Directions for this task: Transcribe the passage of the Joseph Kahn interview word for word, starting with "DS: Which is" and going on through "just turned 30.".

Text:
..........

Detention - Featured

Interview: Joseph Kahn

 

Famed music video director Joseph Kahn, responsible for some of the most influential music videos of the 90s and 00s from an eclectic range of artists and bands (Backstreet Boys, DMX, and Faith No More, just to name a few), only had one previous big screen outing before his sophomore feature Detention (out on DVD and Blu-ray this Tuesday from Sony Pictures Home Entertainment), and while 2004’s meathead biker opus Torque has been viewed more recently in the proper (read: humorous) light that it should have been originally been given, that didn’t make funding his new and more personally rewarding project any easier.

A real labour of love for the director, Detention is a genre bending teen film designed for the young adults of today as our heroes the cute, nerdy, depressed girl with the bum leg Riley Jones (Shanley Caswell) and the almost quite literally too cool for school Clapton Davis (Josh Hutcherson) have to get to the bottom of a labyrinthine mystery involving their futures, time travel, their principal, a giant taxidermied bear, a kid who once had a TV for a hand, body swapping, and, of course, the end of the world. There’s a lot going on in every frame of Detention and it’s up to Kahn to keep it all the numerous balls in play and moving at a pace that almost literally dares it’s potentially ADD addled core demographic to actually keep up with it.

Our review will be posted tomorrow (short version: see it), but here’s what we talked about with Kahn over the phone recently, including how teen films have somehow failed to evolve over the years and his reasons for making Detention with nothing but pure love for his intended audience.

Dork Shelf: This is a really interesting new breed of teen movie that seems to be approaching the target audience on modern terms while at the same time treating them like human beings in spite of all their faults, which has been missing since roughly the 80s. Did you ever notice a tipping point where you sort of felt that teen films had lost their way?

Joseph Kahn: Yes. Right after John Hughes. (laughs)

DS: Which is a pretty fair answer, but you were sort of on the periphery of the 90s teen movie boom when you were first gaining recognition for your music videos. Do you think there was there something around that time where people just stopped seeming to care about quality?

JK: You know, a lot of it really has to do with demographics. There’s a really big Gen-X/Gen-Y millennial shift when I was making my music videos in the 90s. I was definitely from Generation X. How old are you?

DS: I just turned 30.

JK: So, you’re on the last end of where I was and the beginning of the new generation. You’re right on the tip of it. But I knew that when I was doing my videos back in the 90s that there were all these 6 to 12 year old kids out there that were going to outnumber my generation. In America there was something like 20-30 million Gen-Xers and there’s close to 100 million millenials, so there were a few teen movies here and there, but nothing that was ever able to catch fire. Now, I think today, these kids are now in their teens and early 20s and they never got a chance to see these kinds of movies because they were never made for them. I think the closest anyone ever came to making something like that was when Juno came out, and that didn’t even really speak a teen language, but rather this sort of specialized Diablo Cody-speak that she made up. So when going into this I really wanted to see a film made for kids today, and when I say kids, let’s face it, even a 25 year old person can get referred to as a kid these days. I really, really wanted to do something that spoke very honestly, and even though it’s surreal, I wanted to make that honest attempt at speaking to these kids.

..........

Data extract:
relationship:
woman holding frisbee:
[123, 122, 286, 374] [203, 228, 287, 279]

..........

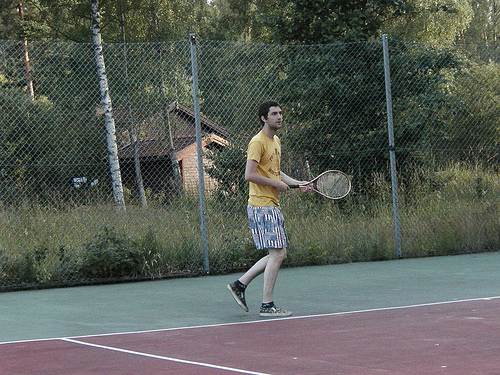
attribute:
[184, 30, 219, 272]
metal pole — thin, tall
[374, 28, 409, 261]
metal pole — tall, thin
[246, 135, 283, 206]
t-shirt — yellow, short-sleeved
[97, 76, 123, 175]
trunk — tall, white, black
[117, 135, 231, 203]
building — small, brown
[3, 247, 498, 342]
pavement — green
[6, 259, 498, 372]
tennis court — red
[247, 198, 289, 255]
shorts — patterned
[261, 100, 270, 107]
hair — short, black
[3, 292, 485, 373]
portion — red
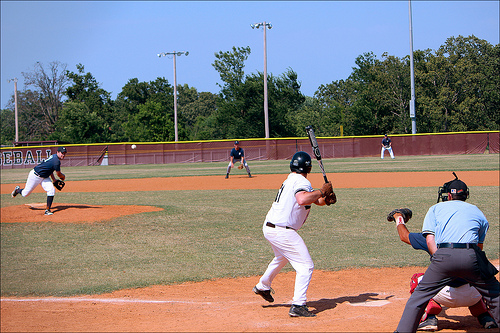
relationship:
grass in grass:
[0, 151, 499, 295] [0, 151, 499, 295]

..........

Your solution:
DS: Which is a pretty fair answer, but you were sort of on the periphery of the 90s teen movie boom when you were first gaining recognition for your music videos. Do you think there was there something around that time where people just stopped seeming to care about quality?

JK: You know, a lot of it really has to do with demographics. There’s a really big Gen-X/Gen-Y millennial shift when I was making my music videos in the 90s. I was definitely from Generation X. How old are you?

DS: I just turned 30.